EXERCISE: Reproduce the lines below from the one that contains "able to go down" through the end, inclusive, and add nothing.

[Saved data entries]

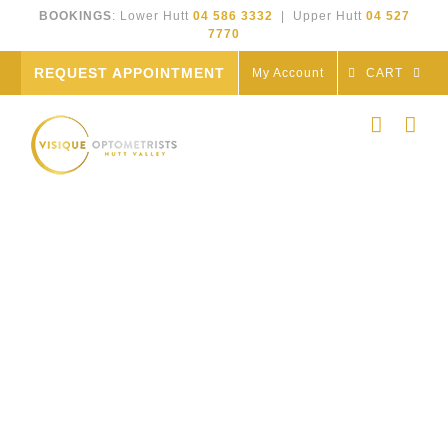
Skip
BOOKINGS
: Lower Hutt
04 586 3332
| Upper Hutt
04 527
to
7770
content
REQUEST APPOINTMENT
My Account
CART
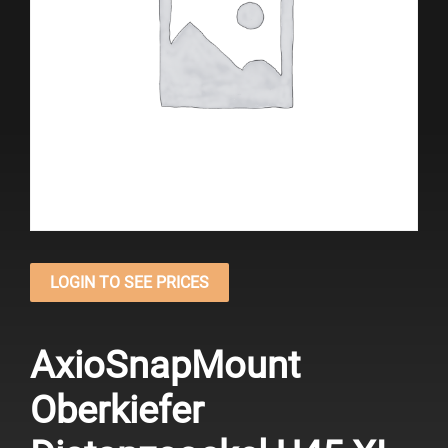
LOGIN TO SEE PRICES
AxioSnapMount
Oberkiefer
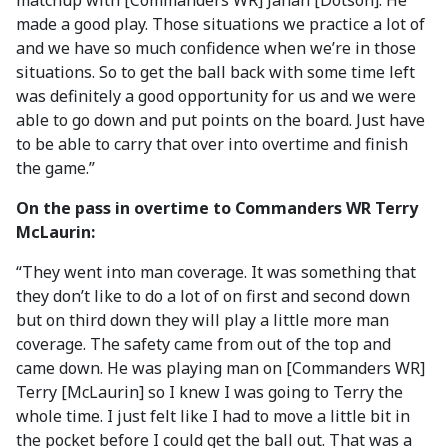
matchup with [Commanders WR] Jahan [Dotson]. He
made a good play. Those situations we practice a lot of
and we have so much confidence when we’re in those
situations. So to get the ball back with some time left
was definitely a good opportunity for us and we were
able to go down and put points on the board. Just have
to be able to carry that over into overtime and finish
the game.”
On the pass in overtime to Commanders WR Terry
McLaurin:
“They went into man coverage. It was something that
they don’t like to do a lot of on first and second down
but on third down they will play a little more man
coverage. The safety came from out of the top and
came down. He was playing man on [Commanders WR]
Terry [McLaurin] so I knew I was going to Terry the
whole time. I just felt like I had to move a little bit in
the pocket before I could get the ball out. That was a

RESPONSE TO THIS TASK:
able to go down and put points on the board. Just have
to be able to carry that over into overtime and finish
the game.”
On the pass in overtime to Commanders WR Terry
McLaurin:
“They went into man coverage. It was something that
they don’t like to do a lot of on first and second down
but on third down they will play a little more man
coverage. The safety came from out of the top and
came down. He was playing man on [Commanders WR]
Terry [McLaurin] so I knew I was going to Terry the
whole time. I just felt like I had to move a little bit in
the pocket before I could get the ball out. That was a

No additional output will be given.